* _SUPPLIED MATERIAL_:
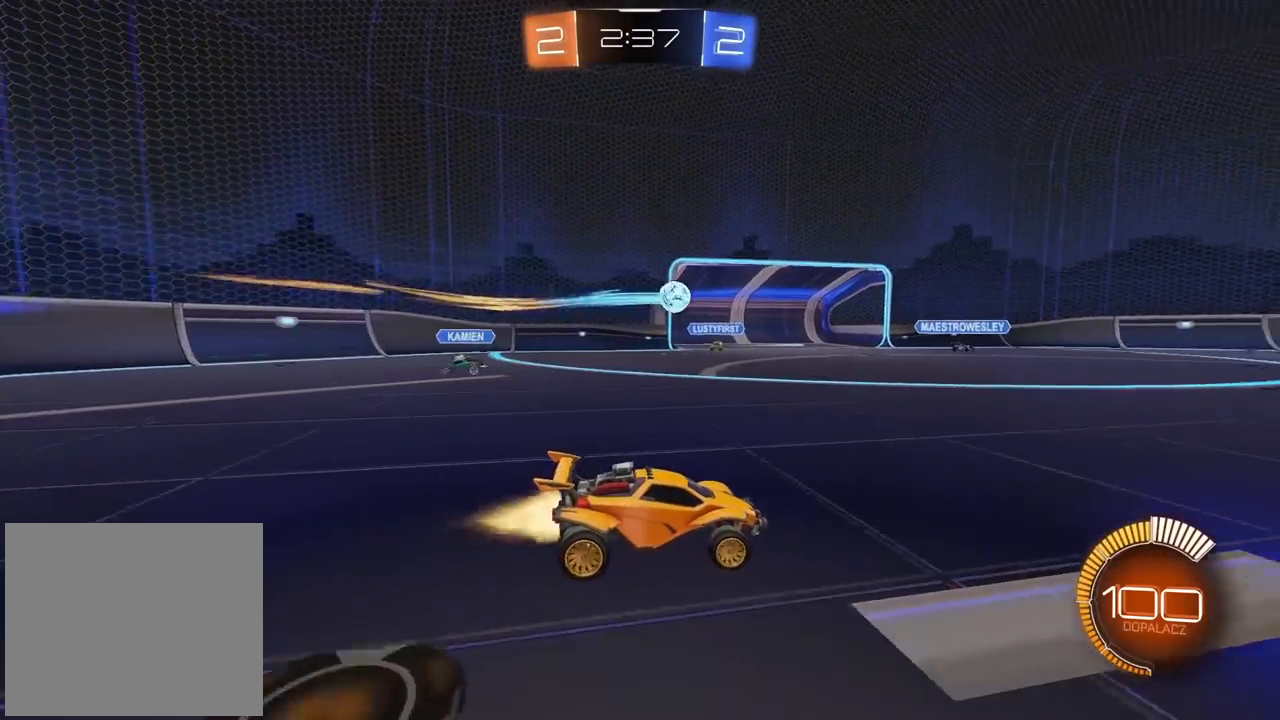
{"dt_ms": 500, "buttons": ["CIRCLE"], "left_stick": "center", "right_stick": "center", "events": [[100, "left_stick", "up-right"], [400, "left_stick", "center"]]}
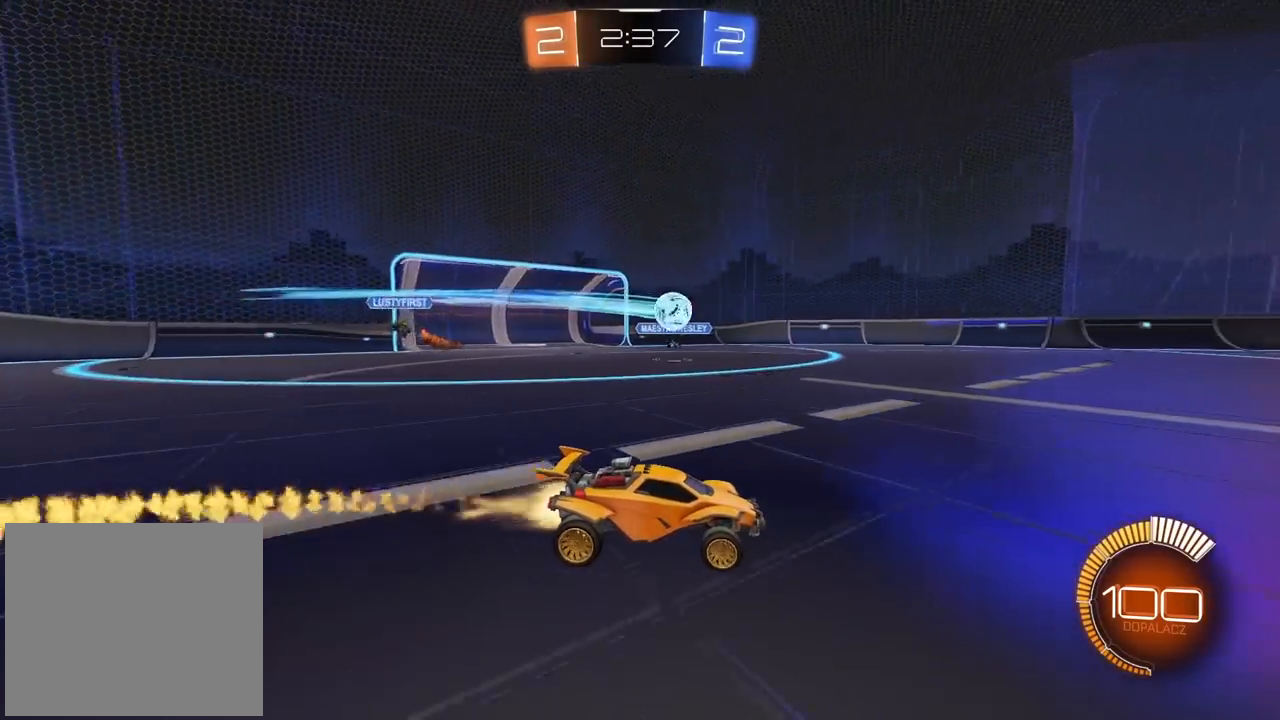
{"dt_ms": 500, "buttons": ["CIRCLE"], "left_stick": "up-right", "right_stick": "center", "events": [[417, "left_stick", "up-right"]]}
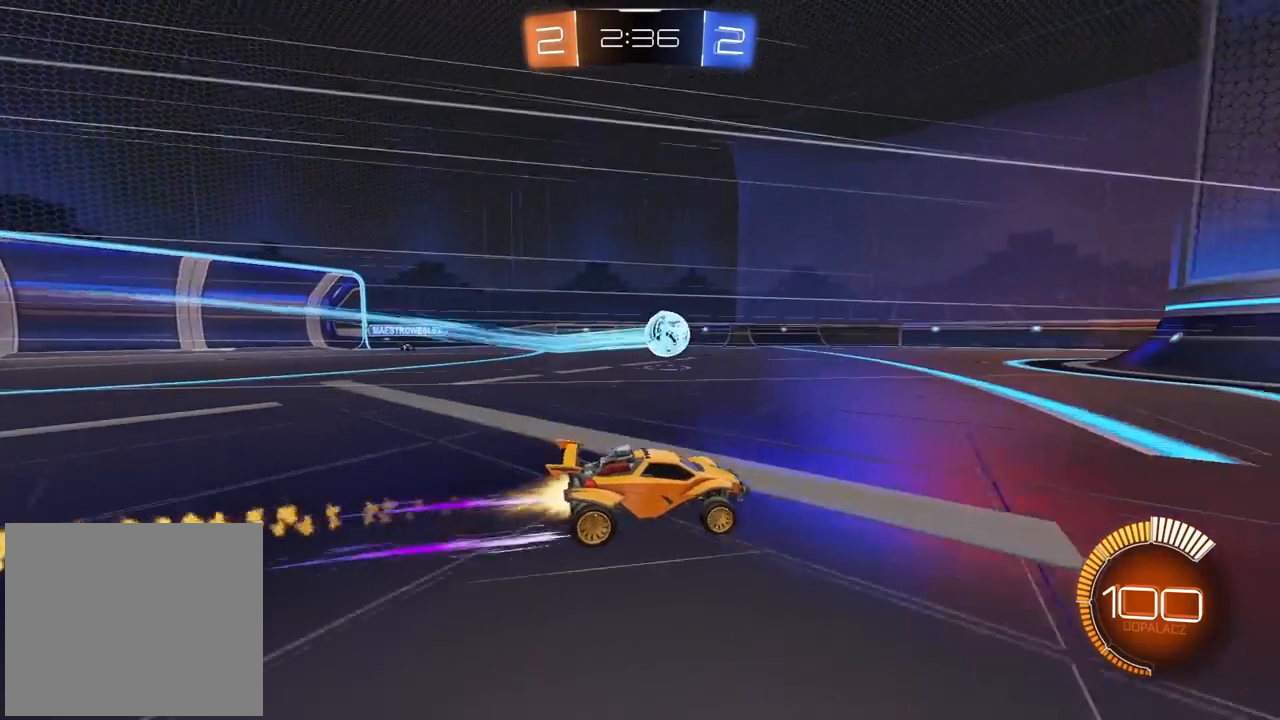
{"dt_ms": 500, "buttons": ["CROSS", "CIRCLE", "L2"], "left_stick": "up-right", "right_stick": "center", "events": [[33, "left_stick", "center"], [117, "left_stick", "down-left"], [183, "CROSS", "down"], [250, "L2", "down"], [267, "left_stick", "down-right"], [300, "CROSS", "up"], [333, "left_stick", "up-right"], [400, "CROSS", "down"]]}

* _TASK_: The reply should consist of the listing restated word for word, with its pictures removed.

* _RESPONSE TO THIS EXERCISE_:
{"dt_ms": 500, "buttons": ["CIRCLE"], "left_stick": "center", "right_stick": "center", "events": [[100, "left_stick", "up-right"], [400, "left_stick", "center"]]}
{"dt_ms": 500, "buttons": ["CIRCLE"], "left_stick": "up-right", "right_stick": "center", "events": [[417, "left_stick", "up-right"]]}
{"dt_ms": 500, "buttons": ["CROSS", "CIRCLE", "L2"], "left_stick": "up-right", "right_stick": "center", "events": [[33, "left_stick", "center"], [117, "left_stick", "down-left"], [183, "CROSS", "down"], [250, "L2", "down"], [267, "left_stick", "down-right"], [300, "CROSS", "up"], [333, "left_stick", "up-right"], [400, "CROSS", "down"]]}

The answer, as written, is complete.